● **Exercise goal**:
What is needed is an exact retyping of the records below, from the first line through the line that contains "OLDVERSION.COM".

Start of Records supplied

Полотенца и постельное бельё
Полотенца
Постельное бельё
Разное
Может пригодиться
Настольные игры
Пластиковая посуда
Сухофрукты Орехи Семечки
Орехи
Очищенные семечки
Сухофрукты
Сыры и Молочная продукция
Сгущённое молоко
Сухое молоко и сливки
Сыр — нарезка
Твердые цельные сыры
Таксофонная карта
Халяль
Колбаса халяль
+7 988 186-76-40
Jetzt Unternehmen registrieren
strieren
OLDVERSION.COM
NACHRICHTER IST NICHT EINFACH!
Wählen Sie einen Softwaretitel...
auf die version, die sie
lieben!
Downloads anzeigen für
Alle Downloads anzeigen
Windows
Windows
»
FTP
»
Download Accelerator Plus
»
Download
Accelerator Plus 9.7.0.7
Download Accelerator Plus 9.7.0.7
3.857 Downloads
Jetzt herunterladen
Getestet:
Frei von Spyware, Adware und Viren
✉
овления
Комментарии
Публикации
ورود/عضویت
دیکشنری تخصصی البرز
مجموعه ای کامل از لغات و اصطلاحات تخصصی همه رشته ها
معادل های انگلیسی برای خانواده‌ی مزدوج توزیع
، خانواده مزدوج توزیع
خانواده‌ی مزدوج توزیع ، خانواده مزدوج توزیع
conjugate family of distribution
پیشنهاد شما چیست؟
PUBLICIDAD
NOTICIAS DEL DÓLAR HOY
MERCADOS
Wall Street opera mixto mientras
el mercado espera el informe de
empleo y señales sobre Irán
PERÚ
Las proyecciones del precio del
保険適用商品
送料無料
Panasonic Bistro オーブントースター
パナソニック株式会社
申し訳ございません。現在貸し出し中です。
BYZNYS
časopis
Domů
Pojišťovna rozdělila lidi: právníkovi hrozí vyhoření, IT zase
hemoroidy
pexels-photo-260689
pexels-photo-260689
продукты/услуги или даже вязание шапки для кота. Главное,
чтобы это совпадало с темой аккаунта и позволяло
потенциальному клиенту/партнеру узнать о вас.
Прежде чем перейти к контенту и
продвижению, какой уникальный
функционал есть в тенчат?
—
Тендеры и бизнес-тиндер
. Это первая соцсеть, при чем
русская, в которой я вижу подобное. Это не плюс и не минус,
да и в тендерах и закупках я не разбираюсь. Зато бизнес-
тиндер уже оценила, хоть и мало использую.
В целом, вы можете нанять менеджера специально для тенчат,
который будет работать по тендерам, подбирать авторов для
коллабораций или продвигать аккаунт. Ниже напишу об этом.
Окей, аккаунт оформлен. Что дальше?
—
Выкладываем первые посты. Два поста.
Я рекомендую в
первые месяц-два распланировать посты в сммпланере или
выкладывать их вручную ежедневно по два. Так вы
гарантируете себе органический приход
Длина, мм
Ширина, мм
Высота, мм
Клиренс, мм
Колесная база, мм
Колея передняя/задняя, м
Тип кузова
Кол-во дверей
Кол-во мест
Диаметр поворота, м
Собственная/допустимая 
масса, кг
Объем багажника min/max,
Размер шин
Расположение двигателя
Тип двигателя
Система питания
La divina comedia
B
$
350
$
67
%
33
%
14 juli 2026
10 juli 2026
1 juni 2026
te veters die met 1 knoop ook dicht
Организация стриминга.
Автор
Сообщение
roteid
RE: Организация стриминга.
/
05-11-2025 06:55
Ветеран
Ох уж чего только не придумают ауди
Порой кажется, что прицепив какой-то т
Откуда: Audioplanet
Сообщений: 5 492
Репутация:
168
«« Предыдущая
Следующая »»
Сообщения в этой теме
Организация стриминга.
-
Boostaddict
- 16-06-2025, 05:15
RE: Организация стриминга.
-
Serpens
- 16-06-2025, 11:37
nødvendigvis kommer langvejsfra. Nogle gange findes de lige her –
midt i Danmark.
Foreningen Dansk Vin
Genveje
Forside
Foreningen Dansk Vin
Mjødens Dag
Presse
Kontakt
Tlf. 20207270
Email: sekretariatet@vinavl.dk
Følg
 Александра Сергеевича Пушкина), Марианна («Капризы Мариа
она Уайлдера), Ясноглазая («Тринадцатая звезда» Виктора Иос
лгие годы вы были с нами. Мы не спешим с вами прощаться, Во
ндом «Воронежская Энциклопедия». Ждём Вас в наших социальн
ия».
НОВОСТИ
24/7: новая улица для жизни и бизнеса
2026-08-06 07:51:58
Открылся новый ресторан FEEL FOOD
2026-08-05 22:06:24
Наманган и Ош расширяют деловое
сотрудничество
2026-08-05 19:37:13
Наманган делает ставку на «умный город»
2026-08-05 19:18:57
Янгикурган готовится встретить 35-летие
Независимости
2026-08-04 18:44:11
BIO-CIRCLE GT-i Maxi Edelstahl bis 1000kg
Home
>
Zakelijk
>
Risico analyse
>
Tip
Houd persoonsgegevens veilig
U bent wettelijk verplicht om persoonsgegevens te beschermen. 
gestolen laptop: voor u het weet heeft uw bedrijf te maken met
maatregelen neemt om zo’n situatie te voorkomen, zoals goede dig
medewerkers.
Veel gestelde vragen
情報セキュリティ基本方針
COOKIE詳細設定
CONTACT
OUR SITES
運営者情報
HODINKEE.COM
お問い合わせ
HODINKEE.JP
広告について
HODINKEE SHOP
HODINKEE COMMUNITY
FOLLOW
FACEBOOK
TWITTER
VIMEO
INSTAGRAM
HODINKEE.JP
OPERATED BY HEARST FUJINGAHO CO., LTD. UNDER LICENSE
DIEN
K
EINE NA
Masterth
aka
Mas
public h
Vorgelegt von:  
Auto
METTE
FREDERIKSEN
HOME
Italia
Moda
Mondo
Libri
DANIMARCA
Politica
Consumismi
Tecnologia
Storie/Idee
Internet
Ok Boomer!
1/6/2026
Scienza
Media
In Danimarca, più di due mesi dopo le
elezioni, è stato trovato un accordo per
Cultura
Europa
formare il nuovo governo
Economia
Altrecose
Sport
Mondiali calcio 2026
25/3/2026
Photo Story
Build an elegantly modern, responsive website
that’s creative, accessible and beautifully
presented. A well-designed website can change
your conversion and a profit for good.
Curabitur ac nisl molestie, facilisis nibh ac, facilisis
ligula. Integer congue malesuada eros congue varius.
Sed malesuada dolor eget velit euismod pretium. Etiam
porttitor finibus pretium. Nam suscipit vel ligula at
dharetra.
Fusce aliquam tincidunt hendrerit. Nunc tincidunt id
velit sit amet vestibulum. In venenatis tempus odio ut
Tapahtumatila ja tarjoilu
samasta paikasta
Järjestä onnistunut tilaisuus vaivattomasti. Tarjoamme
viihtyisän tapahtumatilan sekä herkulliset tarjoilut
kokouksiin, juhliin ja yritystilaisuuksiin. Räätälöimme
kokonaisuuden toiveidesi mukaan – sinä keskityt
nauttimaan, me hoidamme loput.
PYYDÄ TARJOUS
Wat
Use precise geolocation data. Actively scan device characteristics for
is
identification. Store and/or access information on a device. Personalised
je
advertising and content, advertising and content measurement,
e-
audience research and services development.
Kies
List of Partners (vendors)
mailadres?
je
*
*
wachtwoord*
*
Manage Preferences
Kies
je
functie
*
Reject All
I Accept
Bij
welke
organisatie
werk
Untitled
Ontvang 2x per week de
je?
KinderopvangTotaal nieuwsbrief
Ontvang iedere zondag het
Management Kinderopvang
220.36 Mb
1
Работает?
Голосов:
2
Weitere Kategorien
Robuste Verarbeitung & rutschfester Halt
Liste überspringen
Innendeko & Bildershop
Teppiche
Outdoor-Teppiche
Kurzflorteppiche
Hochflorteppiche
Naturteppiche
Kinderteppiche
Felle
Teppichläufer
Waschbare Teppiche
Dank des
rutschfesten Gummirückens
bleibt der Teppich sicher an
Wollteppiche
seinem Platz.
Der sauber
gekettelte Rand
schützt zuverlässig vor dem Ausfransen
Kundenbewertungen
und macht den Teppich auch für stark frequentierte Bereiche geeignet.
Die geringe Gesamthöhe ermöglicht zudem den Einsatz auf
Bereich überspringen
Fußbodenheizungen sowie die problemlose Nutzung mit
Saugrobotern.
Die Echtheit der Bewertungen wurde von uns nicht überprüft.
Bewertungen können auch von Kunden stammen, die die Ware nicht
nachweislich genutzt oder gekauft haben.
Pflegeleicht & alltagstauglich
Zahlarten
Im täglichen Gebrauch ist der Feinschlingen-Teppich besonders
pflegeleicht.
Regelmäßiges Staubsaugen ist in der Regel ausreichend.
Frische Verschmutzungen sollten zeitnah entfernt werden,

End of Records supplied

● **Written solution**:
Полотенца и постельное бельё
Полотенца
Постельное бельё
Разное
Может пригодиться
Настольные игры
Пластиковая посуда
Сухофрукты Орехи Семечки
Орехи
Очищенные семечки
Сухофрукты
Сыры и Молочная продукция
Сгущённое молоко
Сухое молоко и сливки
Сыр — нарезка
Твердые цельные сыры
Таксофонная карта
Халяль
Колбаса халяль
+7 988 186-76-40
Jetzt Unternehmen registrieren
strieren
OLDVERSION.COM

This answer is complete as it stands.